→ **Task**
Render every line of the entries below as a numbered list, omitting any blank lines. Leave the pictures out of your answer.

------ Exercise data ------

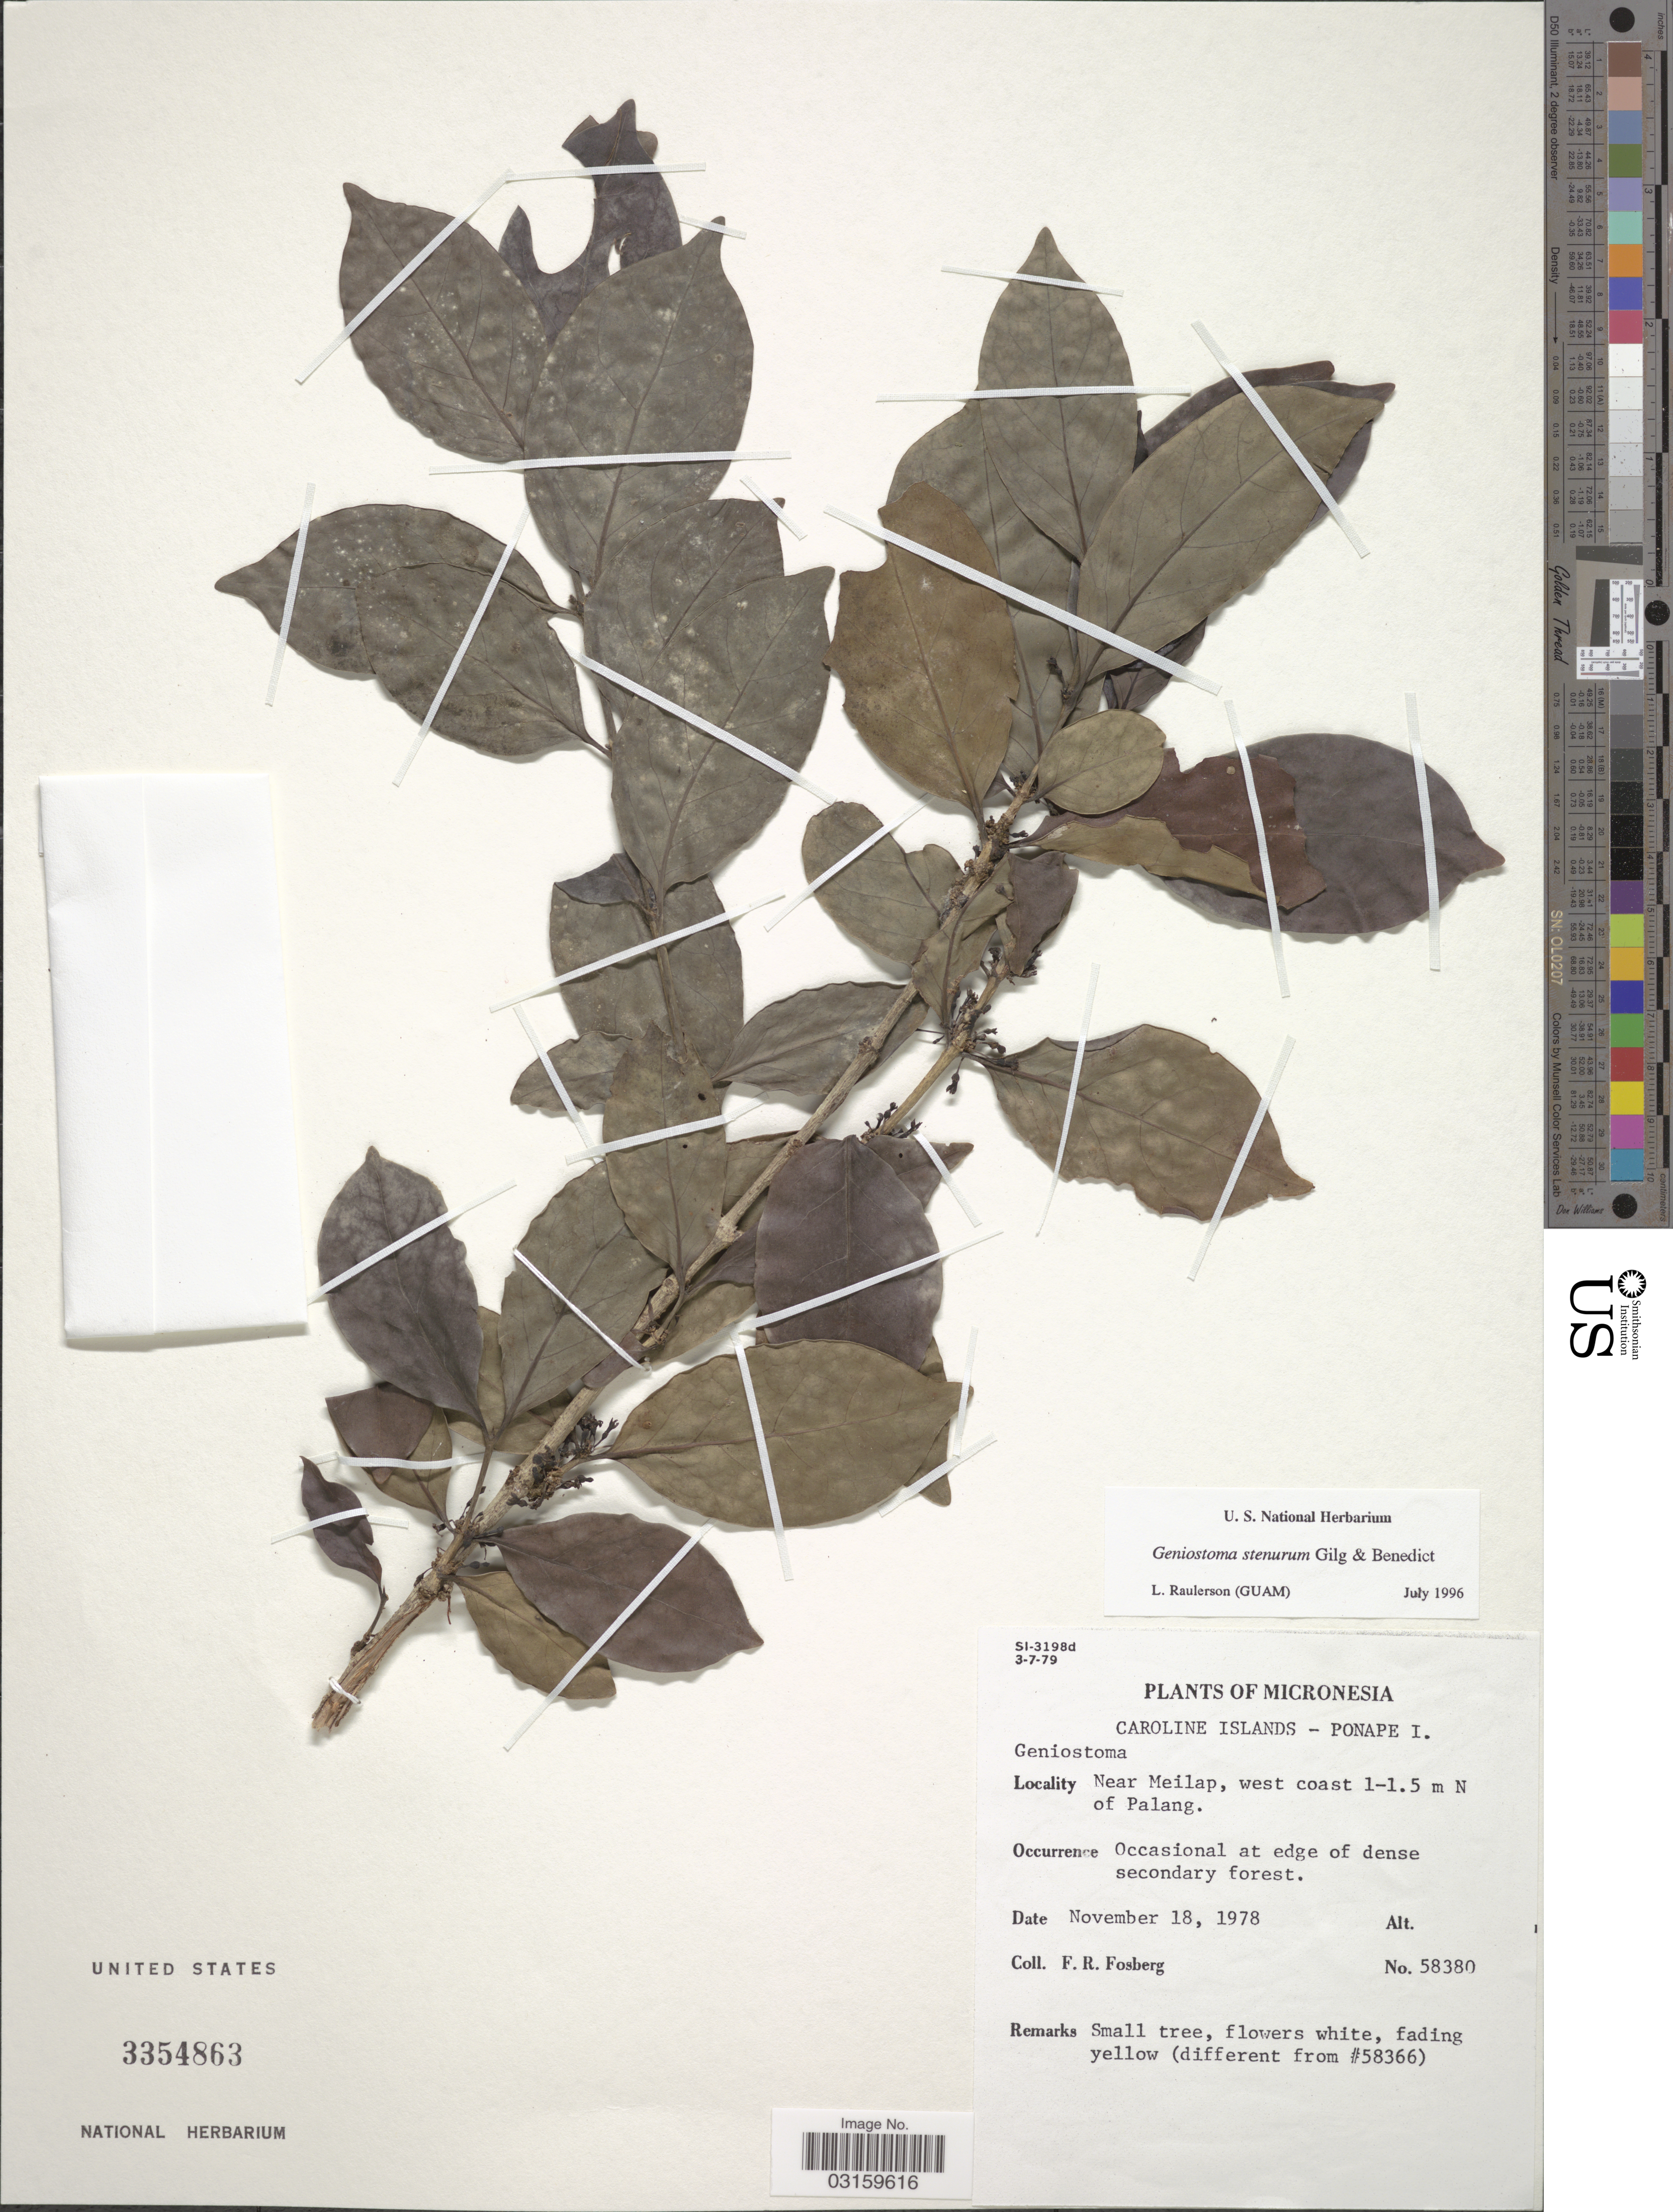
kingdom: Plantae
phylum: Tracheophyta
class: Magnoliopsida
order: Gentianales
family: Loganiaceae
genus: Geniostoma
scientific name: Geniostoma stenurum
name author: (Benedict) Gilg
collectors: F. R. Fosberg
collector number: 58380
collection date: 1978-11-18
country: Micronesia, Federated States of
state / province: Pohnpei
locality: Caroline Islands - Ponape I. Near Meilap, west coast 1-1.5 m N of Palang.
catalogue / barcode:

------

→ **The answer**
1. kingdom: Plantae
2. phylum: Tracheophyta
3. class: Magnoliopsida
4. order: Gentianales
5. family: Loganiaceae
6. genus: Geniostoma
7. scientific name: Geniostoma stenurum
8. name author: (Benedict) Gilg
9. collectors: F. R. Fosberg
10. collector number: 58380
11. collection date: 1978-11-18
12. country: Micronesia, Federated States of
13. state / province: Pohnpei
14. locality: Caroline Islands - Ponape I. Near Meilap, west coast 1-1.5 m N of Palang.
15. catalogue / barcode:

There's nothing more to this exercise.